Thursday 28 June 2012

The Olympic Torch on Midsummer's Day



Almost as soon as I got back from Greece, the Olympic Torch came through Cumbria. Connie of Trifolium Books had arranged for me to do some signings on its route.


The first was at the Wordsworth Bookshop and Coffee House in Penrith. It was sunny and people were out on the forecourt as well as inside at the tables. My thanks to Jon for his careful preparations and for spoiling us with a delicious lunch. 


We moved on to Carlisle to Bookends, where Gwenda Matthews had created a sporty window display with The Boy with Two Heads as the centrepiece (see Connie's blog). There we watched the Torch come through. After many sponsors' vehicles and police cars and bikes had passed, we actually saw one of the handovers when the next runner lights his/her torch from the previous runner's.


There were trampoliners (is that the word?) flying high, taut and graceful, and gymnasts bursting with energy in the pedestrian precinct, and quite a large crowd. 








Next day we were at the Fountain Gallery in Wigton where we were visited by Rory Stewart, the local MP. I signed a copy of The Boy for him and he took one of each of Connie's other books, which are on sale there every day. It was wet, though, and the crowd did not gather until just before the Torch was due. 


The street is narrower than the Carlisle precinct and there were no barriers. 


The outriding police bikes came close enough to the crowd to high-five some of them. Everyone enjoyed that, and there were those who climbed onto the monument for a better view ... The actual run with the Torch seemed to last only a few seconds once all the other vehicles had gone. So a damp but enthusiastic passage.


And our thanks to Beatfords Tearoom in Cockermouth, for our 'pitch' there later in the afternoon. The carnival on Main Street was in full swing when we left, some time before the Torch was due.




[In preparing this posting, I have spent far too long watching the BBC Torch relay site. It really is well done, covers every moment of the whole procession from the first moment until now, and is easy to navigate. There are, of course, long bits of video of the road journeys - rather like some of the videos I make on holiday!]



Wednesday 27 June 2012

Olympian water works


While I was in the Peloponnese, I spent a few hours at Ancient Olympia again. I wanted to find the alleged swimming pool near the gymnasium which I had not had time to look for before. It features in many of the reconstructions of about the time of The Boy with Two Heads and I included it in the story. It was not used in competition, it seems - just for cooling off and perhaps for training. This reconstruction is of about a century later.
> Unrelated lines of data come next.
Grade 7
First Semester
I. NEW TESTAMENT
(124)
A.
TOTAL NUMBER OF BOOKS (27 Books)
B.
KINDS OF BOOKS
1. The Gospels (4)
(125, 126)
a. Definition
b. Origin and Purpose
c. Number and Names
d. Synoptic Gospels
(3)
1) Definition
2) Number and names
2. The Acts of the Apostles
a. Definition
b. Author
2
I found lots of venerable rubble in the area where it must have been, but no sign of the thing itself. Of course, there have been 24 centuries of wild goings on at Olympia since then, so it's not exactly surprising.


I did find a strange square hole, but it looks more Roman than Greek to me and therefore possibly 500 or so years later.




I also saw a possible bath (though I think it's more likely to be a water trough).




So not quite a swimming pool. There had been lots of rain, though, and everywhere was green and lush. On my way back I crossed the Alpheios River higher up the valley by the road over a large dam.



A wide modern aqueduct takes water along beside the river towards Olympia and the coast. I can't imagine what that will all look like in 2000 years ...






[There are lots of websites about Ancient Olympia, and many of them perpetuate misunderstandings and even mistakes. I find the visuals on the Wikipedia site the clearest.]

Monday 18 June 2012

Overview of Athens

I have just got back from three weeks in Greece. 


Part of Athens and the Akropolis from Lykavitos Hill
The first few days were spent in Athens, and I climbed the steep rocky hill called Lykavitos in the centre of the city each morning before it got too hot. This hill is mentioned in The Boy with Two Heads four or five times. There is now a small church on top and two restaurants, as well as a modern open air theatre. 


The Panathenaic Stadium, Athens,
from Lykavitos Hill
From the top you can also see the Panathenaic Stadium. It was just a small valley at the beginning of my story in 432BC. The Ancient Greeks turned the valley into a wooden stadium some years later and marble seats were only added 329BC. It was renovated in 1896 for the first modern Olympics. 


The pedestrian crossing where Suzanne is hit by a motorcycle is this one:








I was excited to be back and visiting my old haunts, but the city was strangely quiet as it prepared for the repeat election that took place yesterday. Life has changed drastically since I lived there. No one has the money for frivolities, like eating in tavernas and nipping down to the beach in the car. The people are dispirited and tired. Even hope seemed in short supply.